Records from a data collection:
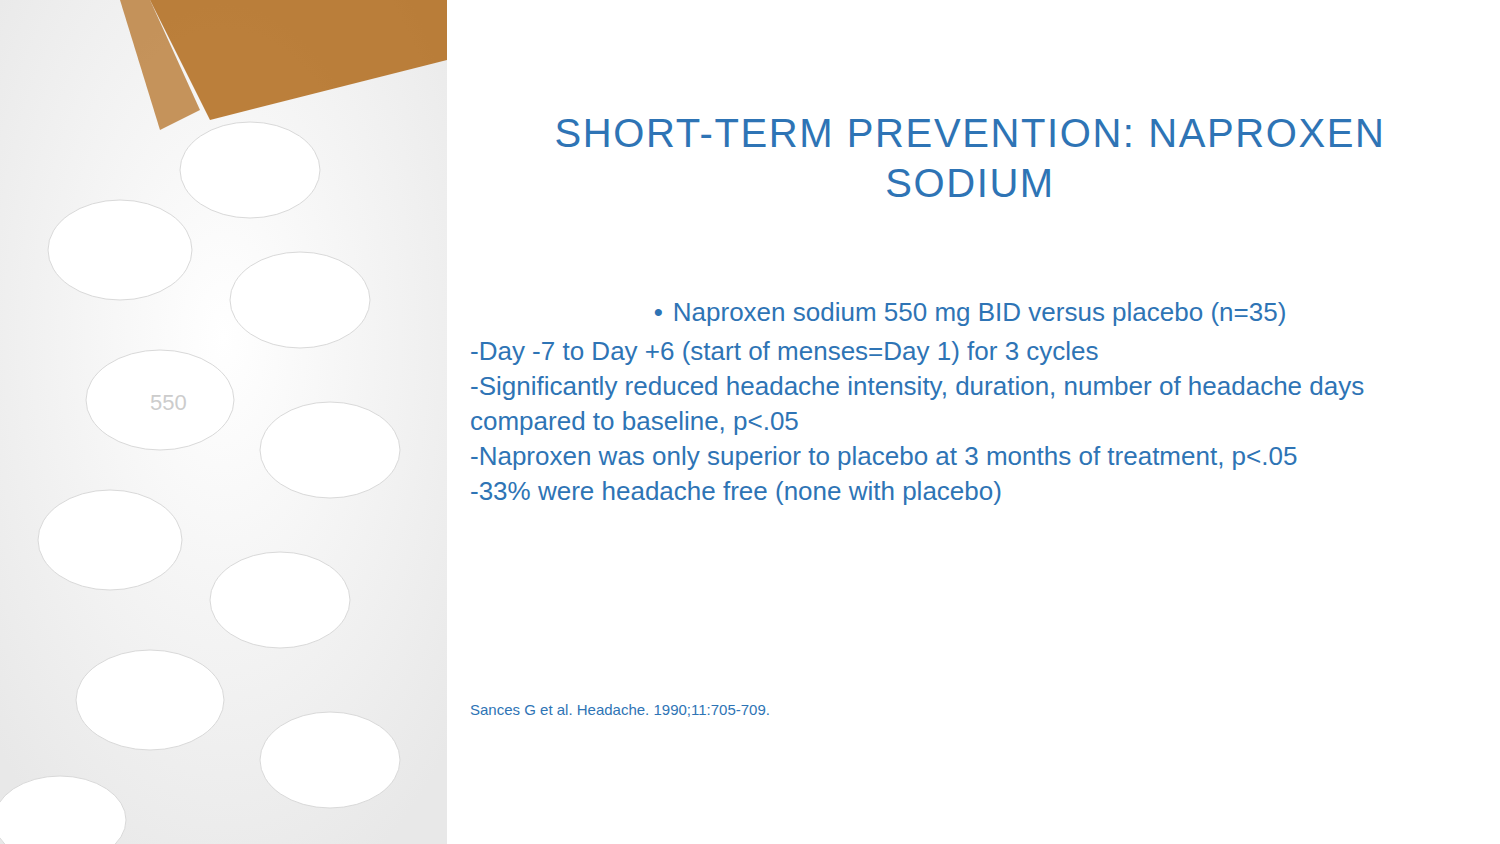SHORT-TERM PREVENTION: NAPROXEN
SODIUM
•Naproxen sodium 550 mg BID versus placebo (n=35)
-Day -7 to Day +6 (start of menses=Day 1) for 3 cycles
-Significantly reduced headache intensity, duration, number of headache days compared to baseline, p<.05
-Naproxen was only superior to placebo at 3 months of treatment, p<.05
-33% were headache free (none with placebo)
Sances G et al. Headache. 1990;11:705-709.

- Required action: Write out again only the lines from the one with "-Significantly reduced headache" through the last line of the records above. Keep every word as it stands.

- Answer box:
-Significantly reduced headache intensity, duration, number of headache days compared to baseline, p<.05
-Naproxen was only superior to placebo at 3 months of treatment, p<.05
-33% were headache free (none with placebo)
Sances G et al. Headache. 1990;11:705-709.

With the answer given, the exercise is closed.